### Exercise requirements
Convert every line of the material below into a numbered list, skipping any blank lines. Leave the pictures out of your answer.

### Data supplied
## Start

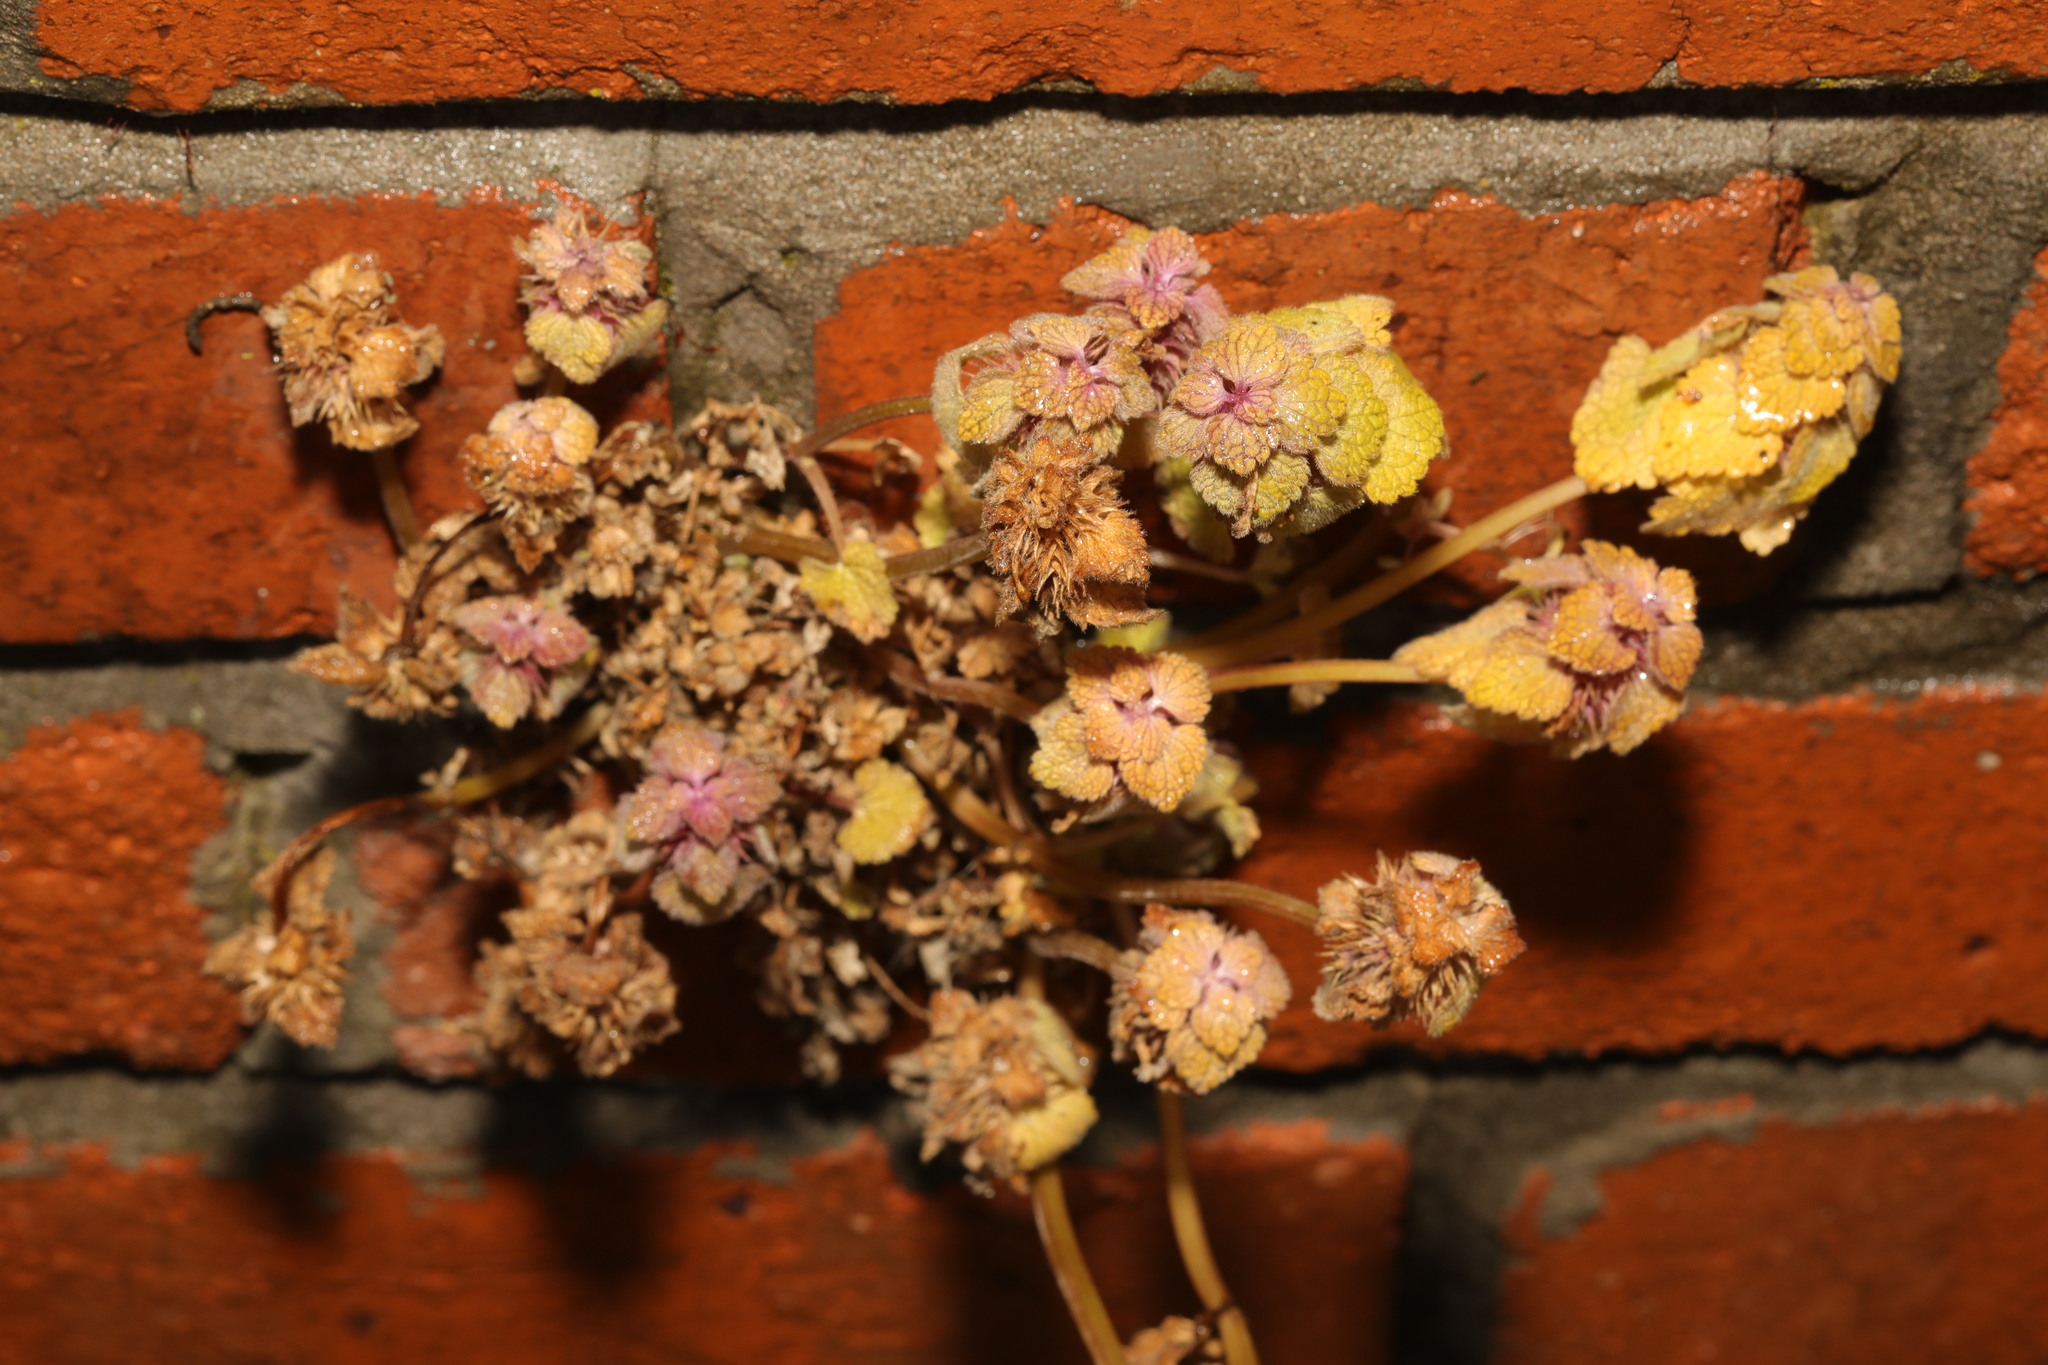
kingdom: Plantae
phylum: Tracheophyta
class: Magnoliopsida
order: Lamiales
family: Lamiaceae
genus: Lamium
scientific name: Lamium purpureum
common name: Red dead-nettle
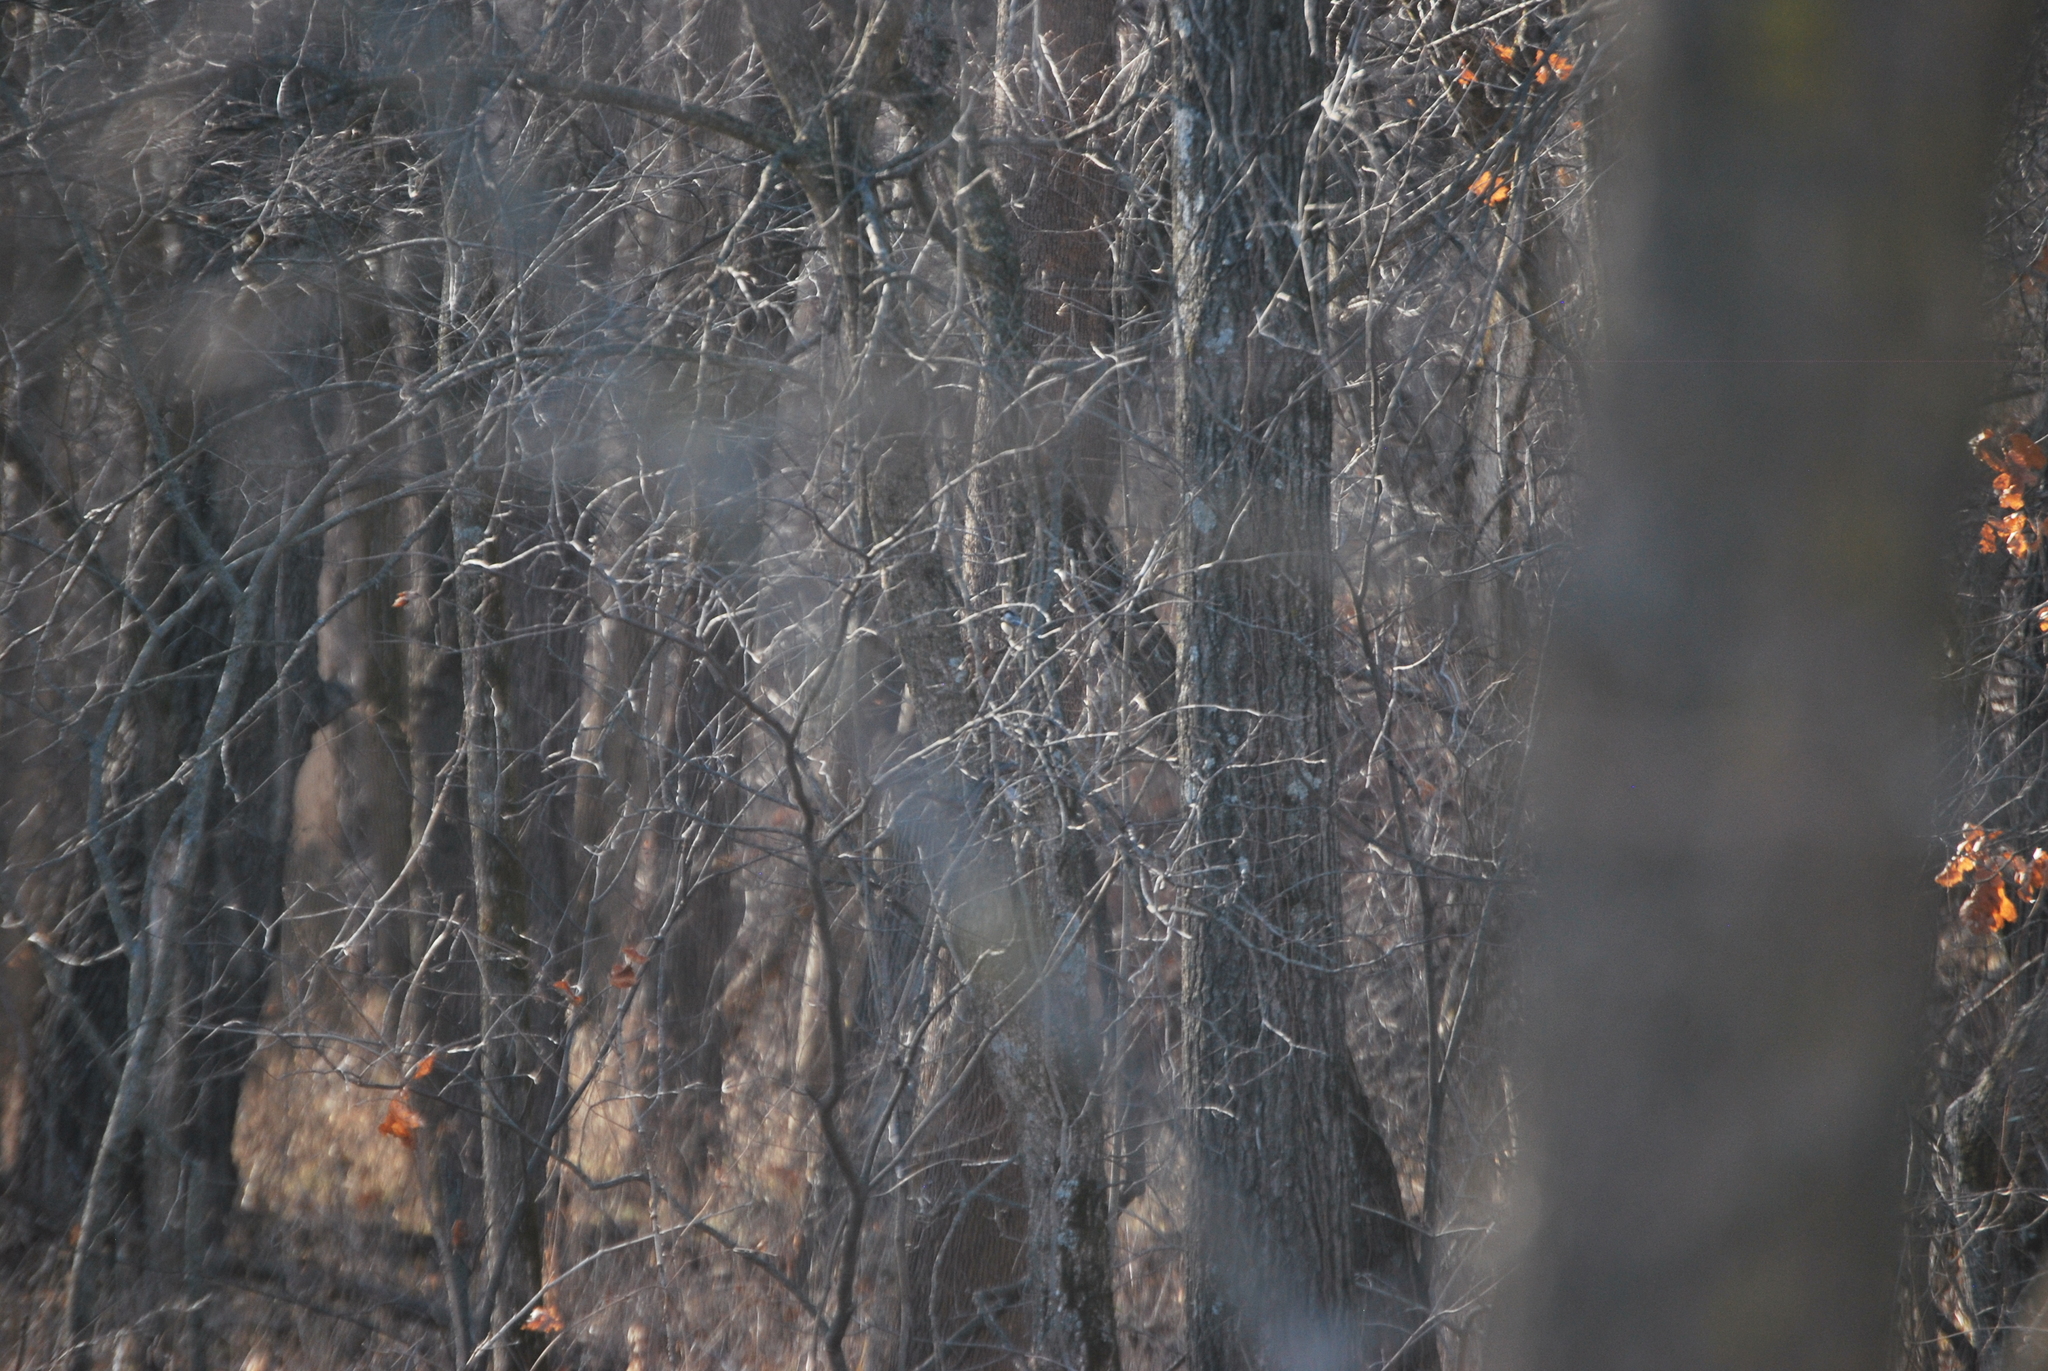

## End

### Reply to the task
1. kingdom: Plantae
2. phylum: Tracheophyta
3. class: Magnoliopsida
4. order: Lamiales
5. family: Lamiaceae
6. genus: Lamium
7. scientific name: Lamium purpureum
8. common name: Red dead-nettle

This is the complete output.